69 The primary judge observed that he had adopted 30 June 2007 as the date of valuation of the shares in the company and used the values for its assets and liabilities disclosed in the June 2007 accounts, apart from those for its real estate. Those figures had included provision for income tax, although how it was arrived at had not been made clear in the evidence. He said that the appellants' submission seeking a further adjustment for potential income tax liability was not sufficiently founded in the evidence to be accepted. He found that similar considerations applied to the submissions on goods and services tax. He said that the evidence was not clear enough to make any deduction in fact. He found, among other things, that it was unclear whether ultimately such a liability or deduction would be passed on to a purchaser or purchasers. Again, he noted that the way in which it should be treated would depend upon the valuation method chosen. As he said, he was not prepared to make the deduction suggested on a hypothetical basis without it having been explored sufficiently in the evidence and without being satisfied that it was appropriate to do so.
70 We see no error in his Honour's approach. Indeed, as was apparent during the course of argument before us, a developer who purchased the real estate held by the company would be purchasing it with a view to re-sale. The goods and services tax liability which that purchaser would ultimately incur would be the net liability, if any, after the purchaser deducted what it had paid to the company for the land from what it received from its purchasers, netting that liability to goods and services tax off against any credits and debits that arose in the course of developing the land.

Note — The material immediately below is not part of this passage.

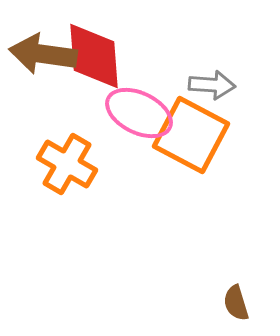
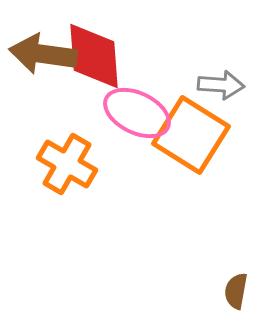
gray arrow: moved 9 px right
pink ellipse: moved 2 px left
orange square: rotated 4 degrees clockwise
brown semicircle: moved 12 px up; rotated 27 degrees clockwise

71 The appellants' argument involved the specious contention that a developer would be affected in the amount for which it would purchase the land because it would have to pay an additional 10% goods and services tax. The argument conveniently overlooked that, when selling the land, in some, if not all cases, the developer might receive a price that included goods and services tax. Any detriment suffered by the developer in paying goods and services tax in the initial acquisition could be offset on resale. But there was no evidence whether, and to what extent, that receipt on resale would be realised. Any assessment of the appropriate amount, if any, to allow for these contingencies required the appellants to adduce evidence before his Honour which they deliberately chose not to do.
72 Calculations of liabilities for goods and services tax, capital gains tax and income tax necessarily depend upon the assumptions that are employed. It would be unrealistic for a developer to buy land from the company for the purposes of re-sale without factoring in that it could afford to pay the goods and services tax component of the price, since it would, or might, recover that tax on any resale it planned to make at a profit. Hence, no deduction in value would be appropriate for that purpose if no evidence had been directed to the issue at trial. The primary judge was correct to have refused to make the hypothetical and unproven adjustments for which the appellants argued.